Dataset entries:
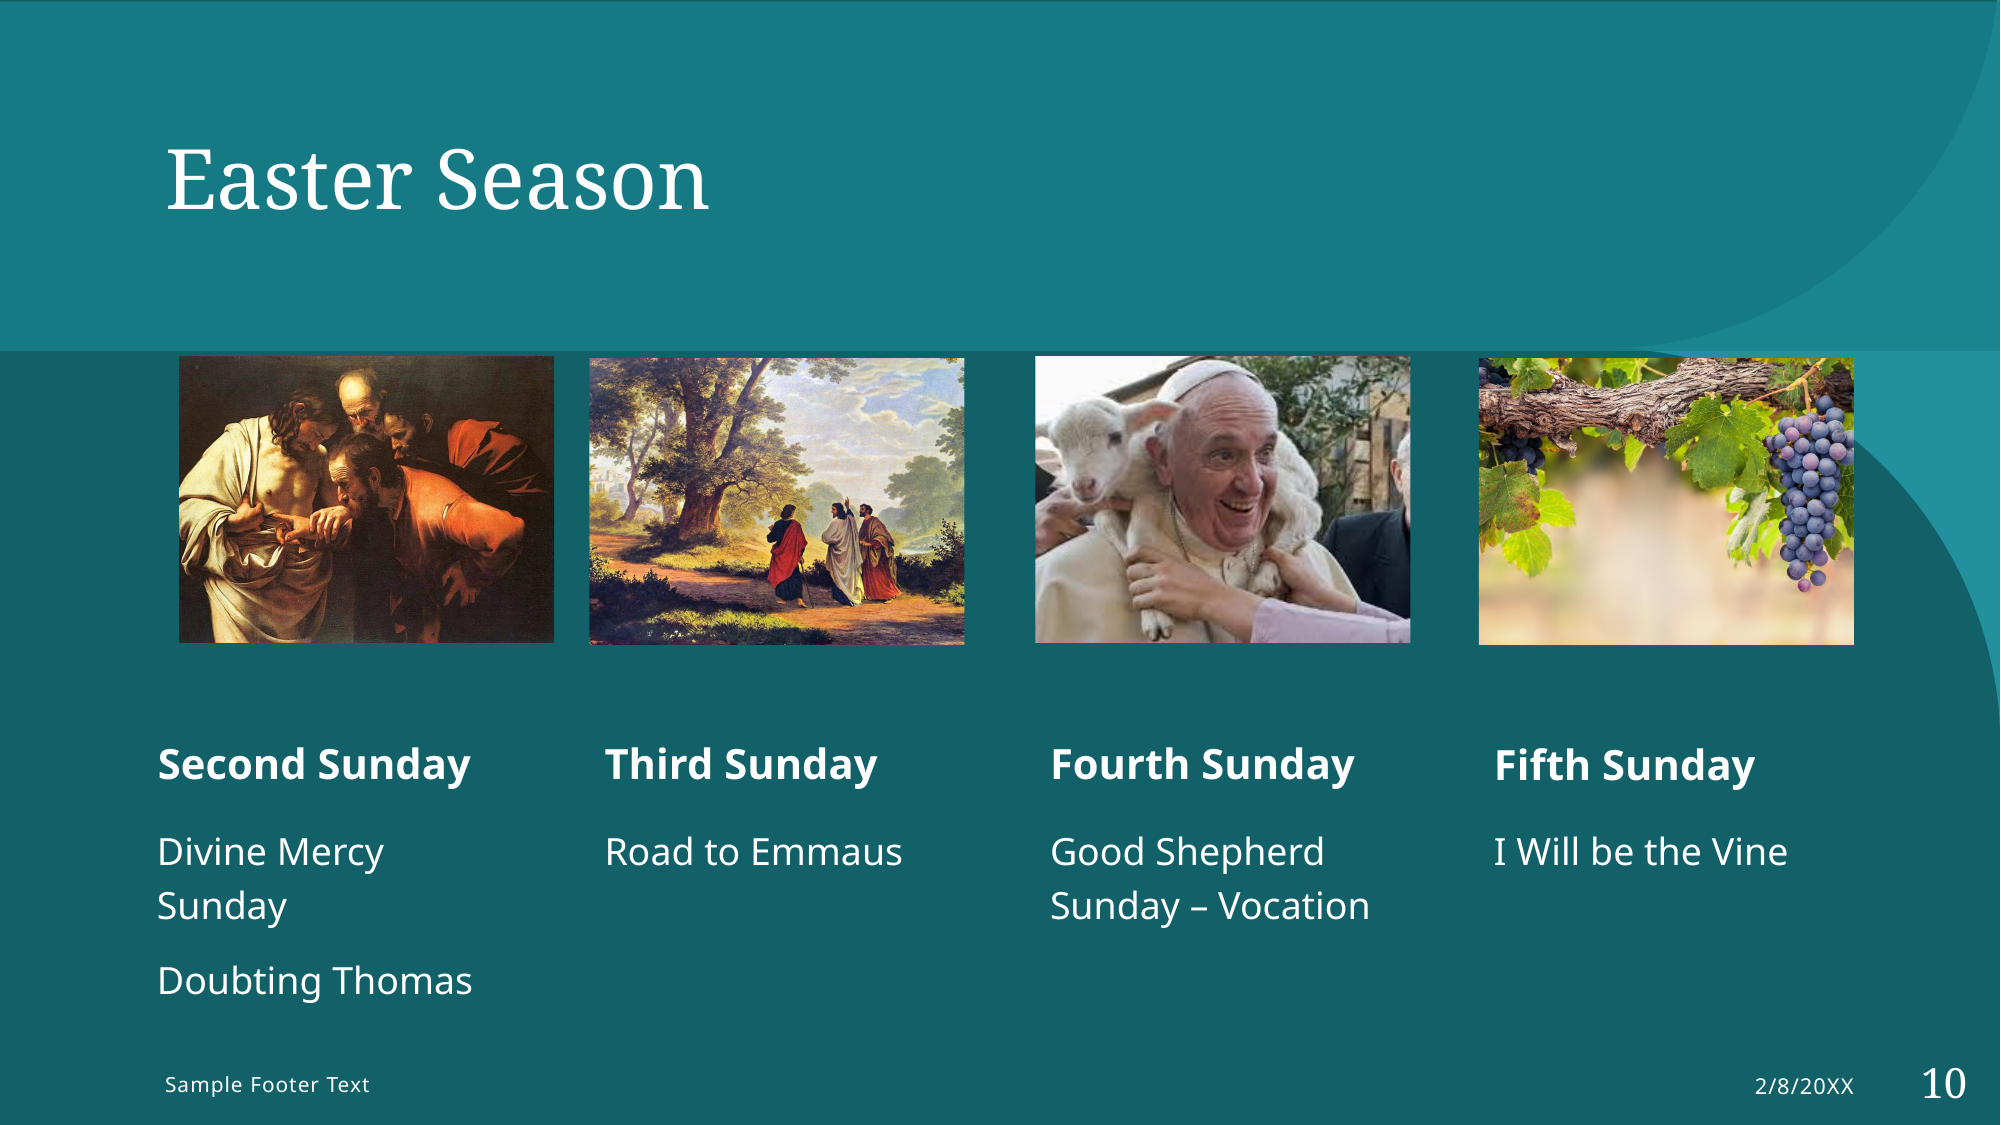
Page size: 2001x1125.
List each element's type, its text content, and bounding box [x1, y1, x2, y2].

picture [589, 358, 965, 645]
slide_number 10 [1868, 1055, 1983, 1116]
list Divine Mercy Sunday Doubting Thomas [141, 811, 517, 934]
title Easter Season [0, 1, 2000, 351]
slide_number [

■ Problem requirements ■
Print every line above once more, exactly. Omit the pictures.

■ Response to this task ■
Page size: 2001x1125.
List each element's type, its text content, and bounding box [x1, y1, x2, y2].

picture [589, 358, 965, 645]
slide_number 10 [1868, 1055, 1983, 1116]
list Divine Mercy Sunday Doubting Thomas [141, 811, 517, 934]
title Easter Season [0, 1, 2000, 351]
slide_number [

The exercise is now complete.